RNA sequencing using Next Generation Sequencers like Illumina NextSeq are making it possible for researchers to understand gene and isoform expression in a biological sample. Typically, that means using the gene expression patterns to explain a certain phenotype.
Basic RNA Seq analysis (review)
rna-seq pipeline on T-BioInfo platfrom
A typical workflow for analysis of RNA-seq data starts with quantifying gene expression, or generating a table of gene or isoform expression. The simplest workflow to prepare such a table from RNA-seq data is described in the Transcriptomics 1 course on the edu.t-bio.info portal. To review, here are the main steps: pre-processing, mapping, and quantification.

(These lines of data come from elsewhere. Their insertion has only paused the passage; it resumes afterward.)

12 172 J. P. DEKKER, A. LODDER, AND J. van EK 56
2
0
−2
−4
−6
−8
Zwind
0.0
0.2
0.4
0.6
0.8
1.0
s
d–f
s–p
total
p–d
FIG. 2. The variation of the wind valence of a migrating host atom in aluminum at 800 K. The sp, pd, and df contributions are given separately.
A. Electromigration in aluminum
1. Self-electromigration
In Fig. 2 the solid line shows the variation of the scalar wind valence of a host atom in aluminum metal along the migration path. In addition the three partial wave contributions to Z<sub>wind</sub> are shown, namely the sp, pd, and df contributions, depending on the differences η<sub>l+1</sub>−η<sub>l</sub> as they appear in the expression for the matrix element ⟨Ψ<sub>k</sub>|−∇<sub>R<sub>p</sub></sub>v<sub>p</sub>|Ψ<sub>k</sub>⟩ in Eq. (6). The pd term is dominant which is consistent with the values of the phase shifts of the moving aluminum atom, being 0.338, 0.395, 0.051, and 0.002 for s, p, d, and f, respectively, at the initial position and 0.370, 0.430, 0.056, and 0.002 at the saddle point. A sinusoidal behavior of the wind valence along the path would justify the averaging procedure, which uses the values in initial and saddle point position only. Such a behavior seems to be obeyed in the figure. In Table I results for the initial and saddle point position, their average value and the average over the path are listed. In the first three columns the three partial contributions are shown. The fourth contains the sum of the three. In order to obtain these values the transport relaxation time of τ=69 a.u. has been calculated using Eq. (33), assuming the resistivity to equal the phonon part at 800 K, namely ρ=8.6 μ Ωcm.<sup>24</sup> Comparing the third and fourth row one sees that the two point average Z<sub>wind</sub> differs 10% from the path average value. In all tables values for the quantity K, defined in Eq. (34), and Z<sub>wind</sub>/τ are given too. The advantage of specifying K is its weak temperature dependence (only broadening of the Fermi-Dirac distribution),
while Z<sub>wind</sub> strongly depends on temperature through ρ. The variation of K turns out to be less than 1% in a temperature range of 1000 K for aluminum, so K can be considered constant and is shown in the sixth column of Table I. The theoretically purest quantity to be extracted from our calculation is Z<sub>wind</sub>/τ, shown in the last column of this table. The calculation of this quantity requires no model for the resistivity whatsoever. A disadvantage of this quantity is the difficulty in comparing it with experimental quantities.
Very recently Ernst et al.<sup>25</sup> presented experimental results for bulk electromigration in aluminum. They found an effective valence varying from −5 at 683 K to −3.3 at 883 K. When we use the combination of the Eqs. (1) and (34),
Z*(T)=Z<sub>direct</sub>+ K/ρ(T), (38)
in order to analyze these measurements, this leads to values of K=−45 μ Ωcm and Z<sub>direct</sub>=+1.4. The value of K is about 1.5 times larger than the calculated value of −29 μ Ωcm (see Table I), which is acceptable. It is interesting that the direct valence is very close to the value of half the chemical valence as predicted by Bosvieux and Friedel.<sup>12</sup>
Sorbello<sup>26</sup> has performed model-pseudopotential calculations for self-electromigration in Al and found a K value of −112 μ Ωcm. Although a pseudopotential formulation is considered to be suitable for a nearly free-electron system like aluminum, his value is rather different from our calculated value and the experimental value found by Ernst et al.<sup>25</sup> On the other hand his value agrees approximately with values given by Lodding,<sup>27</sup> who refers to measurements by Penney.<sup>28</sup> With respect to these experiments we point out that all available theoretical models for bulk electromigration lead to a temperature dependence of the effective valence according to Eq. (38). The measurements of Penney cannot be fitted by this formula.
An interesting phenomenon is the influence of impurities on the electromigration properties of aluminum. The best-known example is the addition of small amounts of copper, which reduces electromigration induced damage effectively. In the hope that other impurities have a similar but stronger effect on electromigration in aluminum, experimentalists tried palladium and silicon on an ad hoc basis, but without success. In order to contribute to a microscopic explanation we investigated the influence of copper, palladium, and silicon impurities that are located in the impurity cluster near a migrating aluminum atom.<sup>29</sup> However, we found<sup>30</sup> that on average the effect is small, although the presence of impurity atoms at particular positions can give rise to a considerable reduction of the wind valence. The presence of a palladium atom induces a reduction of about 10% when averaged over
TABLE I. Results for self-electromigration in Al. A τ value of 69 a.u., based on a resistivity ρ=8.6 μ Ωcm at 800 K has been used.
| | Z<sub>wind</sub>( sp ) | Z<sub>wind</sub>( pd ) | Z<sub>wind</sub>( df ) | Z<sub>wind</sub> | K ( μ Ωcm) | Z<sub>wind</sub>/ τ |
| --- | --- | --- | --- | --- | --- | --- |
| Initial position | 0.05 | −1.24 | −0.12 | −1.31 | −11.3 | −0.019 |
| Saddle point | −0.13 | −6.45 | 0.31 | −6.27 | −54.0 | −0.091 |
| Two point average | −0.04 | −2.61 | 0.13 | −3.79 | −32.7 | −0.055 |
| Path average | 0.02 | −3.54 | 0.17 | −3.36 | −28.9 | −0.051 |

- Pre- Processing: High throughput data is often affected by preparation techniques that result in reads that contain adapter sequences, and have abnormal amplification not representative of biological conditions. Data preprocessing resolves such issues using CleanPrimer (to remove primer sequences from our data), Array To Fasta, PCR clean (to remove duplicates from the PCR run thus reducing redundancy), Trimmomatic (to remove adapter sequences), and GTF Adjust (used when GTF files contain abnormal sequences).
- Mapping on a reference genome: Short reads are aligned to a reference genome sequence. This procedure establishes the start and end positions of each read and records the information in a BAM or SAM file.
- Quantification: Abundance values for genes and isoforms are generated and recorded in an expression table. The counts of expression are in TPM (transcripts per million), FPKM (Fragments Per Kilobase of transcript per Million mapped reads – for Paired End Reads) or RPKM (Read Per Kilobase of transcript per Million mapped reads – for Single end Reads).
As a result, we have now a “table of expression” – a table that shows how genes from the reference genome are expressed across a number of samples. Now this table of expression can be further analyzed and annotated to understand how the gene expression can be used to study phenotypes.